The author noted some interesting statistics.
In the first half of the last century improved public health reduced the deaths from infectious diseases by 90%, at the same time deaths from degenerative diseases increased by 90%.
So, this is not new knowledge. It has been known for some time but the problems have escalated.
Let me, however, start at the beginning.
EVOLUTION AND FOOD
It can take many thousand years of evolution for our biochemistry to manage some foods we are currently encouraged to eat. Hopefully we may wake up to this fact and stop eating them or, possibly, by a process of selection many may cease being able to breed and those that are left could be the progenitors of a new species of homo sapiens!
To give us an indication of beneficial foods it is important to understand what we ate as we evolved.
Opinions differ as to when the present version of homo sapiens, our ancestors, emerged. It seems to have been somewhere between 125,000 and 700,000 years ago.
Our closest living ‘relative’, the chimpanzee, diverted from our mutual family tree some 5 million years ago. But there are only 1.6% of genes that separate us from them - a very small genetic distance.The main changes have been morphological - to the surface! Our biochemistry remains the same. Maybe they can give us some clues as to what is a healthy diet.
There are those who propose that we should not eat meat as our ancestors were basically vegetarian. Yet, some 5 million years ago we had a cousin (australopithelus robustus ), descended from ramapithecus, our common ancestor. Robustus was vegetarian but that line died out.
There is much evidence to show that our forbearers (australopithelus africanus) ate plenty of fish and fowls and that, 2 million years ago, they used stone tools to cut up meat.
Meat has a more concentrated supply of protein than plants. Eating meat, therefore, cuts down the bulk and the time spent in eating by two thirds.
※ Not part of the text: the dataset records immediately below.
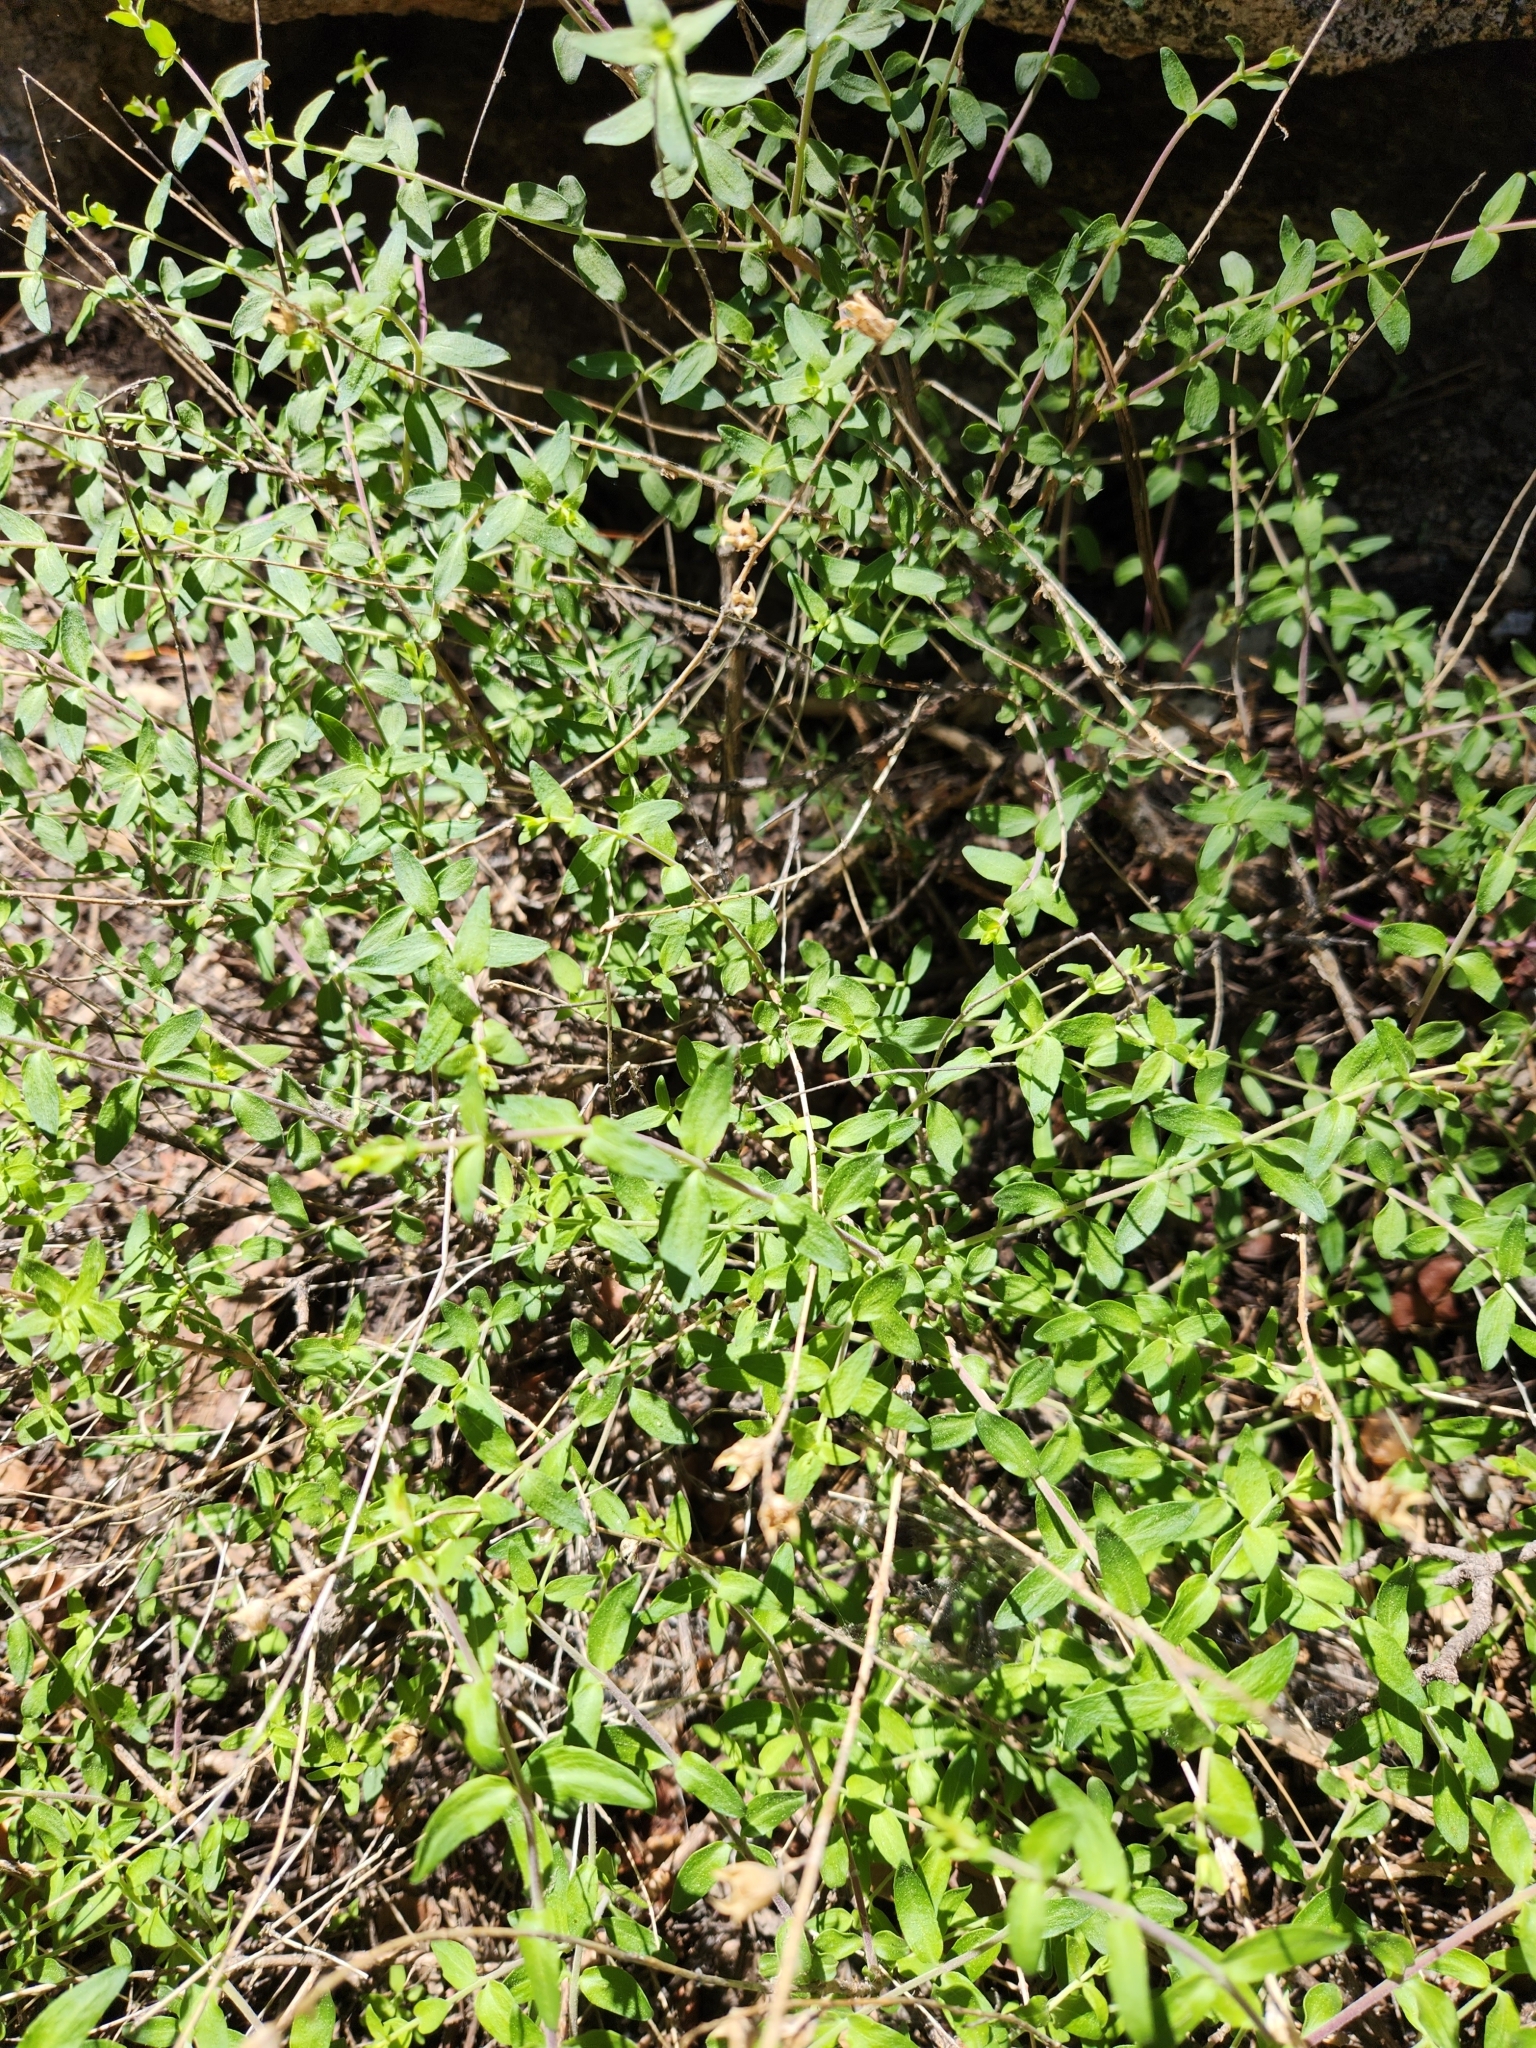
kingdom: Plantae
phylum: Tracheophyta
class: Magnoliopsida
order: Lamiales
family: Plantaginaceae
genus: Keckiella
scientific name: Keckiella rothrockii
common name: Rothrock's keckiella
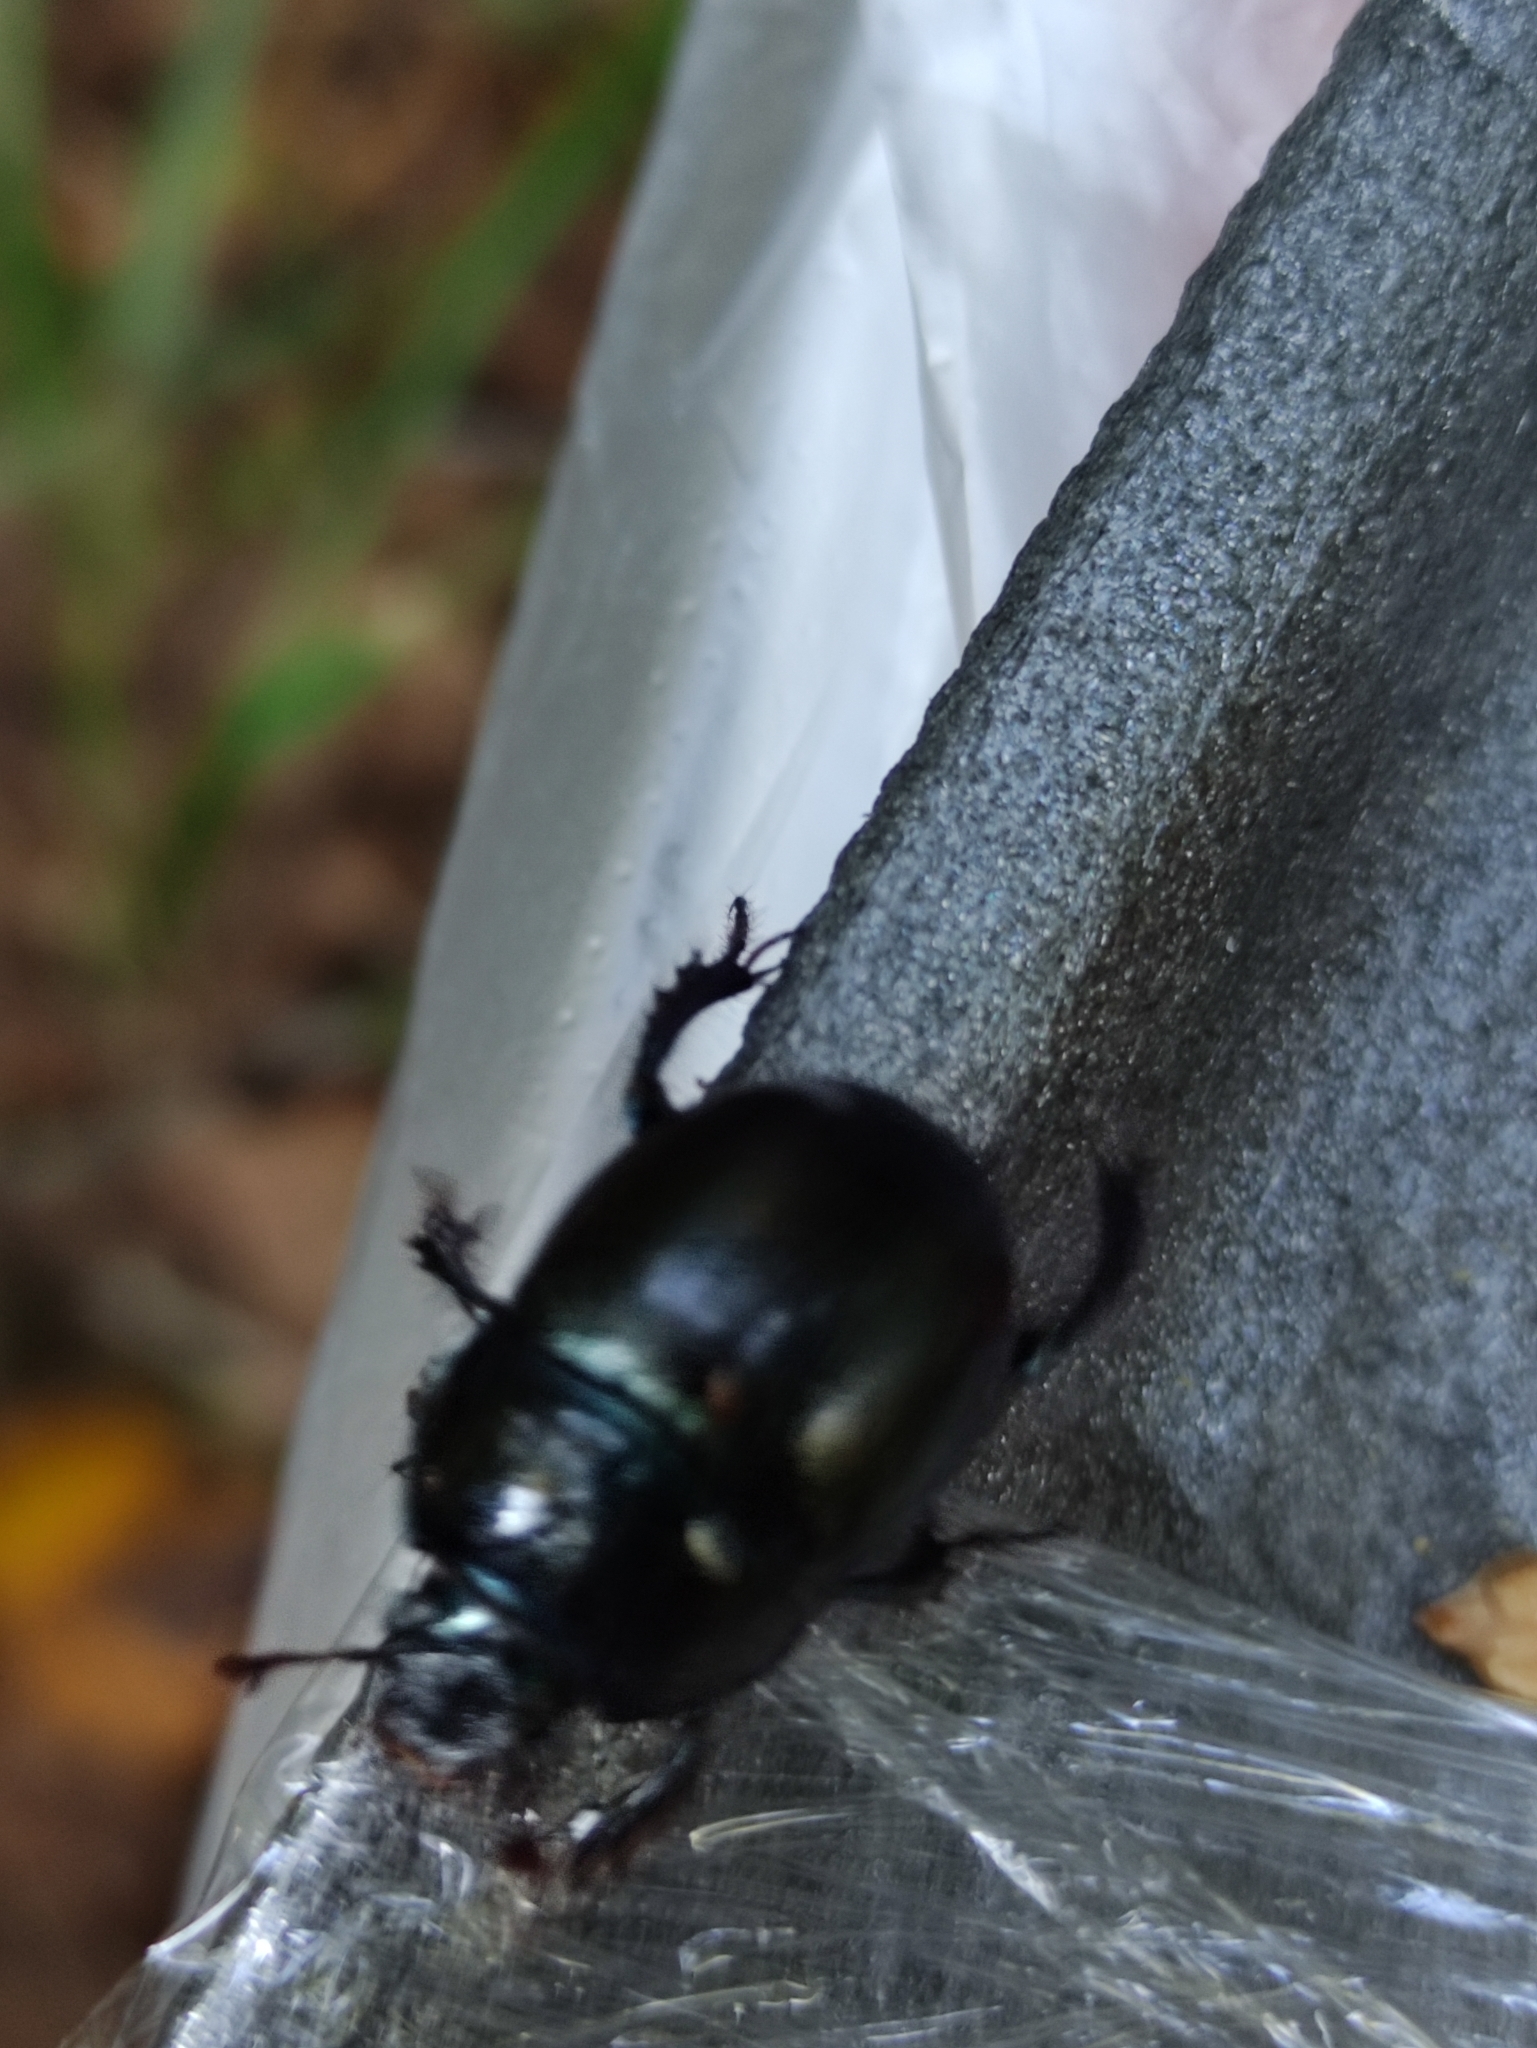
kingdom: Animalia
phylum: Arthropoda
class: Insecta
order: Coleoptera
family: Geotrupidae
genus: Anoplotrupes
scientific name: Anoplotrupes stercorosus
The author of ‘The Ascent of Man’ Dr Jan Bronowski, rates this extra time as the spur that enabled our forbearers to move from the biological evolution of man to the next 2 million years of cultural evolution - the making of tools and various art forms which led us,12,000 years ago, into the Agricultural Revolution.
Our Stone Age ancestors ate three times the amount of protein that we do; half the fat; six times the fibre; two to three times the calcium; and no sugar - apart from the occasional honey.
Over many millennia, mankind learnt through trial, error and instinct which foods were beneficial. Animals still have this instinct yet homo sapiens seems to have lost it. As I walk across the paddocks with my dog I notice that at certain times of the year she will eat certain grasses. Livestock will often eat what we may term weeds - they seem to know that they need what that particular plant has to offer.